On a day like Monday when the market drifted down slowly, Jim Cramer was inclined to agree with Donald Trump's view of the stock market.
Last week, Trump told the Washington Post that there is a big bubble in the economy, and the stock market is inflated.
"It's worth pondering Mr. Trump's views because, whatever your political orientation, they make sense on many different levels and the conclusions are arguably right, at least for a certain group of people living in certain places, namely rich people living in expensive places," the "Mad Money" host said.
The stock market has had a huge run since it bottomed seven years ago, and many investors have made a significant amount of money if they invested in that generational low.
So, is there a bubble?
When Cramer looked at New York City real estate, it certainly felt like a bubble to him. This was particularly evident in Manhattan, where properties can easily sell for four or five times more than they would go for outside of the city.
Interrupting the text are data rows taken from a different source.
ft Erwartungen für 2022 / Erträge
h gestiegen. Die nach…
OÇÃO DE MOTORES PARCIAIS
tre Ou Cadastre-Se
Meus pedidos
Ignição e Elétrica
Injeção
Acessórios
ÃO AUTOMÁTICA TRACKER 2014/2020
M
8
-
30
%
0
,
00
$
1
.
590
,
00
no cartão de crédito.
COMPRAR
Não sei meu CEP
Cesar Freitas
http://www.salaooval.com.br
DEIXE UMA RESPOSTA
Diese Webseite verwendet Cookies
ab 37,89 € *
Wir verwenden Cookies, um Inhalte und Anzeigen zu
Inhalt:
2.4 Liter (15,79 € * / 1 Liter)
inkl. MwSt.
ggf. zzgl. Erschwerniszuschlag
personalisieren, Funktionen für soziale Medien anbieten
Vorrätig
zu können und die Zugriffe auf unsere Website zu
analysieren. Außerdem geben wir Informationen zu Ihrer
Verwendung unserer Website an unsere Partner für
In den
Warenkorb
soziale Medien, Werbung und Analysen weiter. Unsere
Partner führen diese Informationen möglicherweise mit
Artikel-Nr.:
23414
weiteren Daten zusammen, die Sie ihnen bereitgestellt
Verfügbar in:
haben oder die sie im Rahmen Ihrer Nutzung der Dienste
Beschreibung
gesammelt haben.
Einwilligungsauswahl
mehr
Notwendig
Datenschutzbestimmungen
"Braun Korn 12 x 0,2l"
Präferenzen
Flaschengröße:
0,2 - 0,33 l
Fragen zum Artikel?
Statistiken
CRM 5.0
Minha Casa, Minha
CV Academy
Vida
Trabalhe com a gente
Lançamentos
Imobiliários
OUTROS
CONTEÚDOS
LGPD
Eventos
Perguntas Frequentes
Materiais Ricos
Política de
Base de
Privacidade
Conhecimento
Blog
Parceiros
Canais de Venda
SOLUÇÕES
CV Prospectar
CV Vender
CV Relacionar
Read more from Mad Money with Jim Cramer
Historically, interest rates are also much lower than where most expected them to be. Many Federal Reserve members are concerned about the bubble Trump mentioned. But, Trump pointed out that these rates aren't available to most people, unless they are rich. And while credit has loosened lately, Cramer found that judgment to be correct.
Trump also noted that the strong dollar is hurting stock investments. Again, Cramer agreed, but that doesn't mean he thinks Trump should be investing in stocks.
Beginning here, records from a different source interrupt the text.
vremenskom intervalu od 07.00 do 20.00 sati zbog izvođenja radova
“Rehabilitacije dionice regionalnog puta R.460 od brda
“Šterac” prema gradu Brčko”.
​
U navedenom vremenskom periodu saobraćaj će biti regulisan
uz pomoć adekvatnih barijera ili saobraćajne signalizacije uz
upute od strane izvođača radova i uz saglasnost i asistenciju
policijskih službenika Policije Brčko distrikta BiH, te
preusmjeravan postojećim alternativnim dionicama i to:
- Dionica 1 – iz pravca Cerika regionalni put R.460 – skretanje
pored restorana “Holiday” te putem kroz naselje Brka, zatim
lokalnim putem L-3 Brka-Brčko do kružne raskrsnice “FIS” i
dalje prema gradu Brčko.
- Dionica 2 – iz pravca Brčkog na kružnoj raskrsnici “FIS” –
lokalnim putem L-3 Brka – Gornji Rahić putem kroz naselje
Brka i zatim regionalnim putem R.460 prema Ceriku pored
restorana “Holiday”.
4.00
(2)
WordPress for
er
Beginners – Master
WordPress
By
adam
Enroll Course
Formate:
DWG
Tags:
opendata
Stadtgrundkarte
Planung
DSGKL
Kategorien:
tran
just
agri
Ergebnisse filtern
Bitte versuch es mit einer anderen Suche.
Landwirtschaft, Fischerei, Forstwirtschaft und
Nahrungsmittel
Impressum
"If the reports of Donald Trump's wealth are true, and I have no reason to doubt them, then he shouldn't even be in stocks at all, except for, perhaps some fun," Cramer said.
One of the most memorable lessons Cramer learned working at Goldman Sachs is that an investor only needs to get rich once. There is no point to taking the risk of owning stocks to make more money when you're already filthy rich. Those investors tend to buy bonds.
Every day, hot stocks soar and then crash back down a few weeks or months later.
"In that sense, I think Trump is right, stocks do have tremendous risk. I never want to minimize that risk," Cramer said.
For the vast majority of Americans, who are not rich and are unlikely to get rich from their jobs, Cramer recommended that investors, after putting away nest egg money, try to find stocks that have the capability to deliver outsized gains.
Ultimately, Cramer thinks Trump and many other individuals need to be careful about being too negative, given that there aren't many other options outside of stocks that offer the ability to make a lot of money in this economy.
"That is why I believe that, as long as you take a long-term view, put money away in an index fund, and then set some savings aside for smart, homework-derived investment ideas based on companies you know and love, it's worth braving all the bubble talk to invest in the stock market," Cramer said.
There will always be bubbles, Cramer added, and there will be times when stocks are stretched. But stocks still represent a better value for the average person. And that is why he says not to let the bubble-heads scare you away.